Les premières luttes menées après la Première Guerre mondiale au moment même où les grandes puissances se disputaient la région sont bien significatives à cet égard car les importantes révoltes qui touchèrent à l'époque l'ensemble du Kurdistan ne se coordonnèrent pas et furent utilisées tour à tour par les puissances rivales.

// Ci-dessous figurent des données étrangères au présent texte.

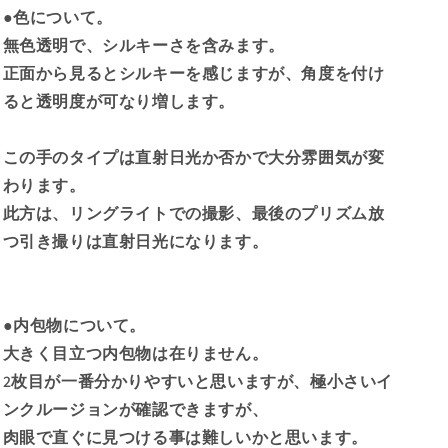
●色について。
無色透明で、シルキーさを含みます。
正面から見るとシルキーを感じますが、角度を付け
ると透明度が可なり増します。
この手のタイプは直射日光か否かで大分雰囲気が変
わります。
此方は、リングライトでの撮影、最後のプリズム放
つ引き撮りは直射日光になります。
●内包物について。
大きく目立つ内包物は在りません。
2枚目が一番分かりやすいと思いますが、極小さいイ
ンクルージョンが確認できますが、
肉眼で直ぐに見つける事は難しいかと思います。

En Perse, dès 1921, un dirigeant kurde, Simko, profitant de la faiblesse du pouvoir central remporta plusieurs victoires sur les armées perses qui lui valurent le ralliement d'un bonne partie des tribus kurdes. Il offrit ses services à la Grande-Bretagne qui ne donna pas suite pour la bonne raison qu'elle visait un accord avec la Perse. Les Kurdes de Turquie qui préparaient eux aussi un vaste soulèvement vinrent demander l'aide de Simko, mais il la leur refusa car c'étaient les Turcs qui le soutenaient militairement en lui fournissant des armes et des munitions et il ne voulait pas rompre avec eux. D'octobre 1921 à février 1922, les Turcs écrasèrent les révoltes kurdes en Turquie sans que Simko ne bouge. Puis les Turcs se rapprochèrent des Perses, cessèrent leur aide à Simko qui fut défait par les Perses en juillet 1922. Il s'enfuit en Turquie où il fut désarmé.

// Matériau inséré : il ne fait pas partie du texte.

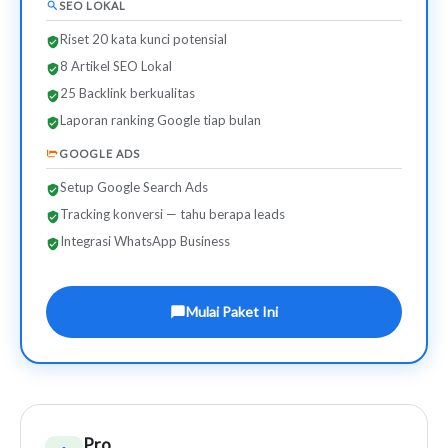
SEO LOKAL
Riset 20 kata kunci potensial
8 Artikel SEO Lokal
25 Backlink berkualitas
Laporan ranking Google tiap bulan
GOOGLE ADS
Setup Google Search Ads
Tracking konversi — tahu berapa leads
Integrasi WhatsApp Business
Mulai Paket Ini
Pro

A la même époque, en Irak, le Cheik Mahmoud se prêta à un jeu compliqué. Destitué par les Anglais pour une première révolte en 1919, il fut réinstallé par eux dans son fief à Souleimania pour faire pièce aux Turcs qui tentaient en s'alliant aux Kurdes de s'emparer d'une partie du Kurdistan que les Anglais voulaient rattacher à l'Irak, sachant qu'il y avait du pétrole dans la région de Mossoul. Les Anglais espéraient que Cheik Mahmoud rassemblerait autour de lui des tribus kurdes et combattrait la progression des Turcs. Mais Mahmoud refusa de jouer le jeu et fit des offres de services aux Turcs en espérant faire monter les enchères à son profit. Voulant jouer la rivalité entre les Turcs et les Anglais, il suscita la méfiance des Turcs qui le prenaient pour un agent anglais. Les Anglais repoussèrent les Turcs et se débarrassèrent finalement de Mahmoud en 1924.

En fait tant que les tracés de frontières ne furent pas définitivement réglés dans la région, les États rivaux utilisèrent les révoltes kurdes comme moyen de pression en faveur de leurs propres intérêts.

C'est ainsi que la révolte des Kurdes turcs dirigés par Cheik Saïd en 1925 tombait tellement à pic pour les Anglais qu'ils sont soupçonnés de l'avoir aidée : elle coupait court aux revendications turques sur la région de Mossoul, toujours en litige. Du coup, la France, rivale de l'Angleterre, accorda certaines facilités aux Turcs pour réprimer la révolte. En avril 1925, la révolte fut réprimée férocement, et les années suivantes, toute une partie de la population kurde fut déplacée dans d'autres régions de Turquie dans des conditions si dures qu'une partie mourut en route.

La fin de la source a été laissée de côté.